Last Dance is a quasi neo-romantic work that is meant to capture the moments before someone’s final game. As a collegiate soccer player myself, I vividly remember my final game as a senior. In many ways, my entire college experience was built around the soccer team. We’d arrive on campus with the other student-athletes for preseason at least two weeks before the rest of the students arrived to move back into their dorms. We’d eat nearly all of our meals together each and every day, and we would train throughout the entire year, whether that meant lifting weights at 6am before class in the winter, practicing during the spring, or traveling as a squad during the fall season. Even though I knew I didn’t have the skillset or desire to play at any professional level after college, being on the soccer team was the greatest collegiate decision of my life. My dearest friends to this day are from the team, and it also taught me how to manage my time and be better disciplined.

 

In Last Dance, I imagine someone like Messi walking onto the pitch for their final game as a professional athlete. He stands in front of nearly 100,000 people chanting and yelling his name. EVERYTHING slows down, and there is a feeling of melancholy. After all, this will be his last moment to shine.
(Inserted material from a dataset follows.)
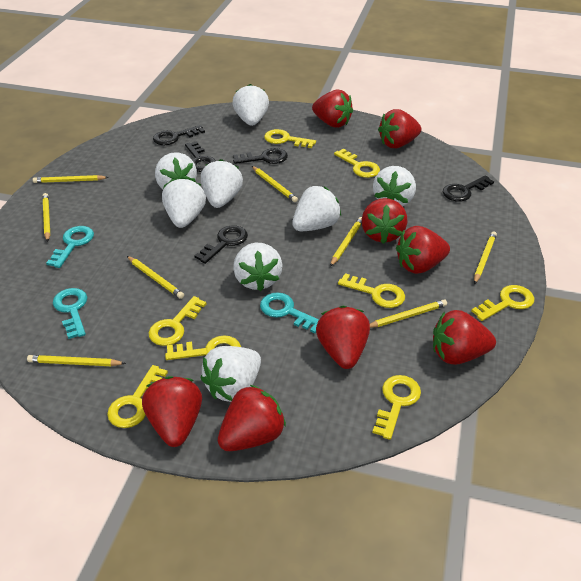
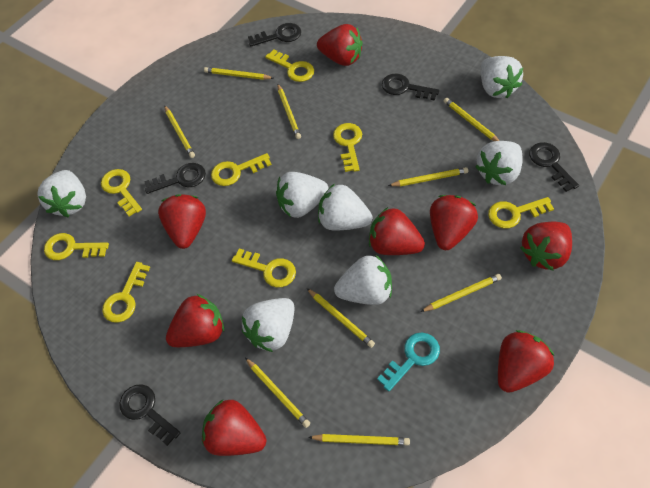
turquoise key: [46,226,94,268] [53,288,87,339] [260,292,319,334] = 3 -> [377,332,440,392] = 1
white strawberry: [155,152,197,190] [162,177,206,228] [201,159,243,208] [201,346,261,402] [233,84,269,126] [233,243,282,291] [292,186,341,231] [373,166,416,206] = 8 -> [37,170,86,217] [242,298,294,352] [276,172,329,218] [318,184,372,231] [334,255,392,305] [475,141,523,186] [481,56,523,98] = 7
yellow pencil: [27,355,126,366] [33,175,109,183] [43,193,50,242] [127,256,184,299] [252,166,298,202] [330,217,362,267] [370,299,447,328] [474,232,497,284] = 8 -> [164,105,195,158] [204,67,274,80] [245,358,310,428] [278,84,301,139] [307,288,375,348] [308,434,410,446] [388,167,468,186] [420,274,502,312] [444,98,500,141] = 9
At the macro level the piece is conceived in an ABA’ form, but at the micro level there is more detail within the structure: A(aba) B(cd) A’(aba). This is the very first piece of mine that uses key signatures. The first A (aba) is in C minor. The B section (c and d micro sections) adds more rhythm and fluidity to the music, and also helps us modulate upward to D minor (which is the key of the final big A’) as if to suggest it’s time to move on.